TAREFA 1. Reescreva em forma de lista o parágrafo do trecho sobre a cirurgia que começa com "A cirurgia foi realizada na Santa Casa", preservando suas informações principais.
TAREFA 2. De acordo com o pediatra e geneticista citado no trecho sobre a cirurgia, com que frequência a condição ocorre?
TAREFA 3. Prossiga com o texto sobre a cirurgia da bebê Vitória, a partir da última frase apresentada.

TRECHO SELECIONADO.
▬▬▬▬▬▬

Equipe que realizou a cirurgia — Foto: Reprodução
A cirurgia foi realizada na Santa Casa, por meio do Sistema Único de Saúde (SUS), com encaminhamento pelo Centro de Reabilitação Integral Dom Aquino Corrêa (Cridac). Além do dr. Miguel, participaram do procedimento: o especialista em microcirurgia e cirurgião de mão, Cássio Cocate, o cirurgião vascular Luiz Betonti e o anestesista da equipe da Santa Casa, dr. Crystian Nascimento.
Raridade no mundo
O médico pediatra e geneticista, Marcial Francis Galera, disse que a situação é tão rara que só acomete um a cada dois milhões de pessoas nascidas vivas.
Até o momento, antes da cirurgia de Vitória, não havia sido encontrado nenhum relato de um pé semelhante ao da bebê, segundo o responsável pelo procedimento. Na plataforma de artigos científicos, ScienceDirect, mostra que existem apenas 118 casos de pé em espelho no mundo todo, mas, sem associação com o pé torto congênito.

▬▬▬▬▬▬

DADOS FORNECIDOS.
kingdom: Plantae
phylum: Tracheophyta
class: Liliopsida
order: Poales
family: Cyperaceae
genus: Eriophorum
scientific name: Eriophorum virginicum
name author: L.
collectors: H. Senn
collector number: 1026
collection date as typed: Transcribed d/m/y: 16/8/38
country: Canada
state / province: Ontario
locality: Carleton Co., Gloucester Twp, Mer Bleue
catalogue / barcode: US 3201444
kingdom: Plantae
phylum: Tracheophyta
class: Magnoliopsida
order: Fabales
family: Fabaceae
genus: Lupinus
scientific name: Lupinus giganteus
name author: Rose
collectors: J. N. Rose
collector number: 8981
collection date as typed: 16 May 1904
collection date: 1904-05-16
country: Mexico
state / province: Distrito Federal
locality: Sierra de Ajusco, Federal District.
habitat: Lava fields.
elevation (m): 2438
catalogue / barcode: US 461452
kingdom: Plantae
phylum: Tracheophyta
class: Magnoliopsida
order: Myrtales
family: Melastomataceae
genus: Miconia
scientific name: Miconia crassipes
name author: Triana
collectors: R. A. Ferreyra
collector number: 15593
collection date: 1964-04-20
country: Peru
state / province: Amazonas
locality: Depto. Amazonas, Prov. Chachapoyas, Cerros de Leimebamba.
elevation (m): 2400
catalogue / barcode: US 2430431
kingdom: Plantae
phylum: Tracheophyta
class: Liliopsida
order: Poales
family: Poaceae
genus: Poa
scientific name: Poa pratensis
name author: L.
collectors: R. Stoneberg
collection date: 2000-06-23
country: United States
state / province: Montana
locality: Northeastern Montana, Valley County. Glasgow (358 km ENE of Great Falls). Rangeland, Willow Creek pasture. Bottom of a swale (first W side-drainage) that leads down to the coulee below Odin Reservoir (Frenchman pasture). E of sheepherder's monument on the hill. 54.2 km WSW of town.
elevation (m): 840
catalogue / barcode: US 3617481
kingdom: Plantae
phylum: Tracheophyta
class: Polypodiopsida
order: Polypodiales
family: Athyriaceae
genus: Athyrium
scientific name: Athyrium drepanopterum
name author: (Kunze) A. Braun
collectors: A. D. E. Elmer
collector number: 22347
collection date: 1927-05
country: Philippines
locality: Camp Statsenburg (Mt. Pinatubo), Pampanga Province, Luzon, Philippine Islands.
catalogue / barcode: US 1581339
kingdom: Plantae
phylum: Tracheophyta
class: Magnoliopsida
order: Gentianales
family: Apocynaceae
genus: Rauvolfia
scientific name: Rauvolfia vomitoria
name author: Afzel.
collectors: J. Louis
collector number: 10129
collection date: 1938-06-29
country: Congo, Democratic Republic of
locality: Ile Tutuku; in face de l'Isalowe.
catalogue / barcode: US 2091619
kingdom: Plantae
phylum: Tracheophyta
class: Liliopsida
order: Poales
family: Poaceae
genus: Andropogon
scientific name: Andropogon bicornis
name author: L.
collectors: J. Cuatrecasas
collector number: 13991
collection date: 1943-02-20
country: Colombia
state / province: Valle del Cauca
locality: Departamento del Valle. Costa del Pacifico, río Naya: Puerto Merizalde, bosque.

▬▬▬▬▬▬

RESULTADO 1.
- Local: Santa Casa, pelo Sistema Único de Saúde (SUS).
- Encaminhamento: Centro de Reabilitação Integral Dom Aquino Corrêa (Cridac).
- Equipe, além do dr. Miguel:
  - Cássio Cocate, especialista em microcirurgia e cirurgião de mão;
  - Luiz Betonti, cirurgião vascular;
  - dr. Crystian Nascimento, anestesista da equipe da Santa Casa.

RESULTADO 2. Ocorre em um a cada dois milhões de pessoas nascidas vivas.

RESULTADO 3.
“Não encontramos relato de um pé semelhante na literatura mundial. Não existe na literatura pesquisada a associação de pé torto congênito com o pé em espelho. Existem descrições científicas sobre o pé em espelho, mas sem associação com o pé torto”, explicou.
Devido à raridade do caso e ao ineditismo da situação, essa foi a primeira cirurgia realizada no Brasil para amputar os dedos a mais com que a menina nasceu. Vitoria nasceu com oito dedos no pé esquerdo.
Relembre o caso
Há sete meses, a mãe de Vitória, Priscila, começou a buscar o tratamento para tratar a deficiência no pé da filha. Na época, ela morava em Rondonópolis, a 218 km de Cuiabá, mas se mudou para a capital do estado para conseguir acompanhamento médico para a bebê.
Segundo Priscila, a menina precisava da cirurgia, pois não conseguia andar e nem ficar em pé por muito tempo, por causa da dor.
Vitoria Costa de Jesus tem 1 ano — Foto: Reprodução
Na entrevista, ele informou sobre a importância da criança ser submetida a uma cirurgia de amputação o quanto antes para o reposicionamento das estruturas. “A cirurgia é feita justamente para consertar a pisada dessa menina e melhorar a qualidade de vida dela”.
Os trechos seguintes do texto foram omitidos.